I’m not making this personal. I like to argue. I apologize if I came across as agressive. There is no question that T does things to the body as a whole. My point is whether it has atrophied the vagina or not this is something that the surgeon should pick up regardless. The “female” point I was making is that whether you (me, him, her,us..) are trans or not we all still have vaginas and if the health of said organ is in question the surgeon should recognize this through exam, ultrasounds, tests…whether it be from T use or otherwise.
I understand you are upset about VVF and dedicate a lot of your time to trans issues and education and I thank you for that I have learnt a lot. Like I said I like to argue..it’s my flaw by nature. I’m not trying to offend. We’ll agree to disagree on this one.
It’s actually pretty hard to get me to take things personally, so no worries there. Absolutely, a surgeon should be able to ascertain if atrophy is present, and evaluate the health of vaginal tissues. My point is that I question a gynecologist’s expertise with trans health if they dismiss the possibility that trans men need specialized care (due to testosterone use and it’s effect on vaginal tissues.) I’m not clear on what aspect of this you disagree with.

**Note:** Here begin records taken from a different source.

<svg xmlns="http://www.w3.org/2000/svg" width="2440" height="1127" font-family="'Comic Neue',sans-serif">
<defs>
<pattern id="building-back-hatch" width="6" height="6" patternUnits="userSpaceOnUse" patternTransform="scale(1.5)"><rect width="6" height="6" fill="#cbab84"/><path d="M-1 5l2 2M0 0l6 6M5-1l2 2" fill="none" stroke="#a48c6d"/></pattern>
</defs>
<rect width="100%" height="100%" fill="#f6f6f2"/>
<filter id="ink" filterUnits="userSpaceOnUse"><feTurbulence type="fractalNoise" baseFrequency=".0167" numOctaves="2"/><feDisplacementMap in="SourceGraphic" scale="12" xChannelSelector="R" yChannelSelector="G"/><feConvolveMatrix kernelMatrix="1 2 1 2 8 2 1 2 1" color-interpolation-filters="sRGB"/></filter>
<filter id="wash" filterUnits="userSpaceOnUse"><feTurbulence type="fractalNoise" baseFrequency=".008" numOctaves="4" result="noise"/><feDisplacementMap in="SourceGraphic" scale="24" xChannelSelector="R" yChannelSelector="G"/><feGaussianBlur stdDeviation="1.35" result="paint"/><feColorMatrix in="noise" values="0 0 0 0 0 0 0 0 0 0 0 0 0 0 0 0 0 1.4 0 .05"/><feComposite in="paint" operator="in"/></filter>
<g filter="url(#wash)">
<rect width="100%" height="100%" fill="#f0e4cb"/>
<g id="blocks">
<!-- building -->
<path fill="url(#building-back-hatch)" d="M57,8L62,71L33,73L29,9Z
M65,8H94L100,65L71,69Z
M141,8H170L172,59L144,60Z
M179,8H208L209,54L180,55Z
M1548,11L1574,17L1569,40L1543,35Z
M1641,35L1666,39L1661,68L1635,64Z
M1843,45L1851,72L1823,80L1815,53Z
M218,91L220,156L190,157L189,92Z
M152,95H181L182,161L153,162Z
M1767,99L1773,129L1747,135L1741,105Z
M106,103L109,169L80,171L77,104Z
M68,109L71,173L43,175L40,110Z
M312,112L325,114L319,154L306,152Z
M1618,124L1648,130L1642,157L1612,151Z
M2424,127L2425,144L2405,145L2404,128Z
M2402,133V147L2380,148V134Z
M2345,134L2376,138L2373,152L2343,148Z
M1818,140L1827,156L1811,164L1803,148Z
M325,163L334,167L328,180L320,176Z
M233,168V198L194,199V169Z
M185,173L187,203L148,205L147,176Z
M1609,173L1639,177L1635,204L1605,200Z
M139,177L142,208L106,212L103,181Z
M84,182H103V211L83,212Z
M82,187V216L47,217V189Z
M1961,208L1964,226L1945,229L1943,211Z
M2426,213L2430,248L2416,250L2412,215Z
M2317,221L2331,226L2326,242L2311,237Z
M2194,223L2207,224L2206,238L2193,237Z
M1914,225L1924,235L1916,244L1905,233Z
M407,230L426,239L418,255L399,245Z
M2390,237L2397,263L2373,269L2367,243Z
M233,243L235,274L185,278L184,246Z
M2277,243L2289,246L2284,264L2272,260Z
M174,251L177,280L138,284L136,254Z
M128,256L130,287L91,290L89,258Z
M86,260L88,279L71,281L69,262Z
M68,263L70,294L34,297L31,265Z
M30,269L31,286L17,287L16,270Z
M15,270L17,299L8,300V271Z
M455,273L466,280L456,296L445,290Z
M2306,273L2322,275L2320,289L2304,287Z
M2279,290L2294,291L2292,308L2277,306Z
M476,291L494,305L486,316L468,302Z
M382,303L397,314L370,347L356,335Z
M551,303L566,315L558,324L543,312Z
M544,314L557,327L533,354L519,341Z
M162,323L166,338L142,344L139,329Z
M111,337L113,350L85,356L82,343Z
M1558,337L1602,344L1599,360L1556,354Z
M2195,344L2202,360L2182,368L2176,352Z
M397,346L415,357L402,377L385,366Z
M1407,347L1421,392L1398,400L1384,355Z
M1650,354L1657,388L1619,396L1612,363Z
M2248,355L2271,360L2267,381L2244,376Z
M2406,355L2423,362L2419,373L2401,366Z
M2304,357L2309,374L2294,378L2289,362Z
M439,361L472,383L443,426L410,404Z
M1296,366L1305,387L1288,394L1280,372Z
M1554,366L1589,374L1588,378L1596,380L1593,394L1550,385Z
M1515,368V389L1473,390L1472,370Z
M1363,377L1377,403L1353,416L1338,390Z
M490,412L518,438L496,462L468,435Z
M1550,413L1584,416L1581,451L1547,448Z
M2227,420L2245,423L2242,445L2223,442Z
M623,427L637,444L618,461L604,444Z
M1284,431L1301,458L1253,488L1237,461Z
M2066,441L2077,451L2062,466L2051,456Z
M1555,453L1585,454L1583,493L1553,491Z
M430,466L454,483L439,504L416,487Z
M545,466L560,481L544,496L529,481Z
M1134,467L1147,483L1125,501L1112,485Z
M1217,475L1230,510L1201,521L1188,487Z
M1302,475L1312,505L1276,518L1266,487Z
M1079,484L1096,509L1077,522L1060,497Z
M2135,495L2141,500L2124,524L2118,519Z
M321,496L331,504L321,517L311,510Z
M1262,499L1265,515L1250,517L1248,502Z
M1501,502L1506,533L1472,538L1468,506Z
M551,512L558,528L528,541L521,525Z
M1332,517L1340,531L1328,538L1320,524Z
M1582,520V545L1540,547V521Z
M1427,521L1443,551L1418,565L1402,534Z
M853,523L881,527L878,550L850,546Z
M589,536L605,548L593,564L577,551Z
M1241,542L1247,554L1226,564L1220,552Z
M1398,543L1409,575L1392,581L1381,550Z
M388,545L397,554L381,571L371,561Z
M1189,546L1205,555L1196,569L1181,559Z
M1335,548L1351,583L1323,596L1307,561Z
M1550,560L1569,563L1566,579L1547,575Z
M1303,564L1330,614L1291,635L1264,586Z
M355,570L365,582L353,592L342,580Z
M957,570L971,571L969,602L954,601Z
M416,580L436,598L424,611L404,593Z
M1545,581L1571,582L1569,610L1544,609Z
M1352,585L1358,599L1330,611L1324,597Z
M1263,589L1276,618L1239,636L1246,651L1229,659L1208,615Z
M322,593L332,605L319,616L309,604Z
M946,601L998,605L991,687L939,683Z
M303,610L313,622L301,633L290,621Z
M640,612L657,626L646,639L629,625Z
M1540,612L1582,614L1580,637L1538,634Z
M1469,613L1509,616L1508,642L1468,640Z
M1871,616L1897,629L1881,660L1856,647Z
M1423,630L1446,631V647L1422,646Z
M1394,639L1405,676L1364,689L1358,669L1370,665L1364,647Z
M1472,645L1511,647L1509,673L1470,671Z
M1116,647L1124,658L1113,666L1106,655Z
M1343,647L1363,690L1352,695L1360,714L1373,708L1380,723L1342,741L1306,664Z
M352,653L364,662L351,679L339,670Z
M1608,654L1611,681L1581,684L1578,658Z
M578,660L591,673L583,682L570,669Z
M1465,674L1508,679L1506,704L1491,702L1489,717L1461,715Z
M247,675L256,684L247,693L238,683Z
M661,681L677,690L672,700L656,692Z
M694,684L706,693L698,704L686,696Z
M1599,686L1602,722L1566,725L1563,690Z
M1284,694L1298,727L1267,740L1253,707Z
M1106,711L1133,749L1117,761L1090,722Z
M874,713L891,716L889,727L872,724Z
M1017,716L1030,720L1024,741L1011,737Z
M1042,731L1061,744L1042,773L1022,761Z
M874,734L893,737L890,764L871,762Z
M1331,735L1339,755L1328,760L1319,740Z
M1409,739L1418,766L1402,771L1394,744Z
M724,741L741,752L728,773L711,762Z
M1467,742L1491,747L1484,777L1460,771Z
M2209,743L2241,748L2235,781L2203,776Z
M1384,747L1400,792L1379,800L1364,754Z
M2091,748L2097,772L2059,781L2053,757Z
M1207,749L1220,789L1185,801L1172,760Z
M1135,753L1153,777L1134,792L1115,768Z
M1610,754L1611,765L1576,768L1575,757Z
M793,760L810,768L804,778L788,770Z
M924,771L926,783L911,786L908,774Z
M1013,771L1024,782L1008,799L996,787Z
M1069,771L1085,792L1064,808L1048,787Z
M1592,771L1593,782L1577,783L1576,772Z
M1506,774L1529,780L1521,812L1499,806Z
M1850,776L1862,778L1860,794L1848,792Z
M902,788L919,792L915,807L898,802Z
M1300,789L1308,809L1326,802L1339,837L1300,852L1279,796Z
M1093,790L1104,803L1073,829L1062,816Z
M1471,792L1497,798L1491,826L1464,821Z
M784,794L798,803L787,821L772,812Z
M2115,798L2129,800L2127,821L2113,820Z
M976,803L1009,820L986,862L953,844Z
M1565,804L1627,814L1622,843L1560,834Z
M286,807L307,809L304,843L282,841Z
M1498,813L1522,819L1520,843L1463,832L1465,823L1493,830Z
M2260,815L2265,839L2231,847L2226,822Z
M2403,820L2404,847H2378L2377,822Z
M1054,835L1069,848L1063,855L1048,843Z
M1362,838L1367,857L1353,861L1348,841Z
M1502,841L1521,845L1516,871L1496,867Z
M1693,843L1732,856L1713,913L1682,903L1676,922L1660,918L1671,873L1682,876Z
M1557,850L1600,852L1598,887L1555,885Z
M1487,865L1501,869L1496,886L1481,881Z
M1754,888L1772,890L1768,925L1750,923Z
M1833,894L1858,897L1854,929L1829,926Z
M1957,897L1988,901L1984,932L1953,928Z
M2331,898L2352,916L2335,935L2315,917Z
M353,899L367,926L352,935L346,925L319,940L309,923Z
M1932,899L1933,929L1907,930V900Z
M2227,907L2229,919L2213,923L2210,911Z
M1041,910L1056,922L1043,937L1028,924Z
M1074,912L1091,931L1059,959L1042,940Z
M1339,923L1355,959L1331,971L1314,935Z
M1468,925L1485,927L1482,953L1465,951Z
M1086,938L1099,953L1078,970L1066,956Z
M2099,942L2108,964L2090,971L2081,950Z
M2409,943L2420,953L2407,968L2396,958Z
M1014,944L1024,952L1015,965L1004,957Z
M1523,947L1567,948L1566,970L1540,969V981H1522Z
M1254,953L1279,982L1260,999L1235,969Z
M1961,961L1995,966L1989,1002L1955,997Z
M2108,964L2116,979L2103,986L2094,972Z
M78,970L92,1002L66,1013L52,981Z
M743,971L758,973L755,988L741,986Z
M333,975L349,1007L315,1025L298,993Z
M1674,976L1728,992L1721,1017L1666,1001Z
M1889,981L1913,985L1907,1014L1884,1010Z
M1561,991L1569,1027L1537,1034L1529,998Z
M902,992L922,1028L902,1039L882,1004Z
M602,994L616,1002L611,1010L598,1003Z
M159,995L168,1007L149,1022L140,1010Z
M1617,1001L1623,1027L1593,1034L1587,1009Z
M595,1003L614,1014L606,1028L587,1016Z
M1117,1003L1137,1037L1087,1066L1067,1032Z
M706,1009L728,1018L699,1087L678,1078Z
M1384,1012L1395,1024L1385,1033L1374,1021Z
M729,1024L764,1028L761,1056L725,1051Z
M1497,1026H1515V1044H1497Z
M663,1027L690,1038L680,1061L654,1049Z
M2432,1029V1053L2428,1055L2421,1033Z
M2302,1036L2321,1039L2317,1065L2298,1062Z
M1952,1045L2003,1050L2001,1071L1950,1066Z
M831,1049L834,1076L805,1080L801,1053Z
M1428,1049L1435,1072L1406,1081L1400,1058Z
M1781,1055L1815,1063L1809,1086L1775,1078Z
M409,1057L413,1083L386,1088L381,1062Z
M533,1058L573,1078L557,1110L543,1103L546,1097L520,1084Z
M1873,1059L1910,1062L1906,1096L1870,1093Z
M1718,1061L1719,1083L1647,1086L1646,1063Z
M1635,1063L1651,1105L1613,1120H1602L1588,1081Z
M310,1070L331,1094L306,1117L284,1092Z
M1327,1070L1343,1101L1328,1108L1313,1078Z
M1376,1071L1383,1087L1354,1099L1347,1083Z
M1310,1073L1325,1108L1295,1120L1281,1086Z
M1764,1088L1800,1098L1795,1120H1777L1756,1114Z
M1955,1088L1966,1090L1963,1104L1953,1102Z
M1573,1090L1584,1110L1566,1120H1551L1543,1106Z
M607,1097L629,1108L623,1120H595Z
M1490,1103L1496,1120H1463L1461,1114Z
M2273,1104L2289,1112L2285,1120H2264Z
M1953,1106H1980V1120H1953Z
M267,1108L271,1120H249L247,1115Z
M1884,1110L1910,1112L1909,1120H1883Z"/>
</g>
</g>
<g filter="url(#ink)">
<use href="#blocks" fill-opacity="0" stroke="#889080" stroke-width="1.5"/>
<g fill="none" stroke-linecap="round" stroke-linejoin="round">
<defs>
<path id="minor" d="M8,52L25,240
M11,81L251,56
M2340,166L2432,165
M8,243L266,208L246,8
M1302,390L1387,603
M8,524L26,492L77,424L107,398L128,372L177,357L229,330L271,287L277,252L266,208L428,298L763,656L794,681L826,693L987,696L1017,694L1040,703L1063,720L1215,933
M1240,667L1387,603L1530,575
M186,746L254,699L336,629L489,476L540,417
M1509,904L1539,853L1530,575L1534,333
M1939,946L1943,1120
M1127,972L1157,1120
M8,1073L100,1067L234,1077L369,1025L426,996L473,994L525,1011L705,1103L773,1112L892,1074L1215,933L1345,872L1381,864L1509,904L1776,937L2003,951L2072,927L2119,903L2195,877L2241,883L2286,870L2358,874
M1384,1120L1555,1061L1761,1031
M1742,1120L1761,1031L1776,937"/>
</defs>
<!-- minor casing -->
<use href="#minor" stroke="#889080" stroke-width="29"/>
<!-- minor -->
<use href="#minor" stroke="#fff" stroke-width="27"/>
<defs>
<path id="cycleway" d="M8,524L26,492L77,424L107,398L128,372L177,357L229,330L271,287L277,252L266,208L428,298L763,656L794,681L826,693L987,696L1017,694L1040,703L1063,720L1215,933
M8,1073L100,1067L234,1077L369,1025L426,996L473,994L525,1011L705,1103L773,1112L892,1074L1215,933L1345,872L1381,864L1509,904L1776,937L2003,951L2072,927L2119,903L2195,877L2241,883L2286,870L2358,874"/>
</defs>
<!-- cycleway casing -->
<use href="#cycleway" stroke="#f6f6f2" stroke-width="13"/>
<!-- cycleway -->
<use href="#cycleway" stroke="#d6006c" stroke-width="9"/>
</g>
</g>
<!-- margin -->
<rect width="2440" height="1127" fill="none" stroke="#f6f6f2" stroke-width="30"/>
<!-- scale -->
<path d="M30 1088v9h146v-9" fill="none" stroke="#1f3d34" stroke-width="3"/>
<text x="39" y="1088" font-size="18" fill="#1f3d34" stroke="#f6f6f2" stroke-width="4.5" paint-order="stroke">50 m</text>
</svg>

I guess what I’m trying to say is that I hope all doctors involved are confident in their ability to assess all potential risks for all medications one may be on.
Just because a doctor does not anounce that he/she is looking for specific T related side affects and perhaps thay may not be aware there could be some does not mean they will overlook the fact that our bodies have/are changing. It’s a learning curve for the medical comminuty. And long term studies..there aren’t any. Who knows..the H1N1 vaccine may cause vaginal tissue to atrophy..?
I don’t need “specialized” care, nor do I want it. That’s where I disagree.
Hi guys. I just went to gyno Dr.Tregoning this past week. He would be doing a full laparoscopic prodedure. I asked him what he thought about being on T during surgery. He said not to stop it. I also asked about vaginal estradiol suppositories. He didn’t think it would be necessary since the hysto wasn’t being done through the vagina.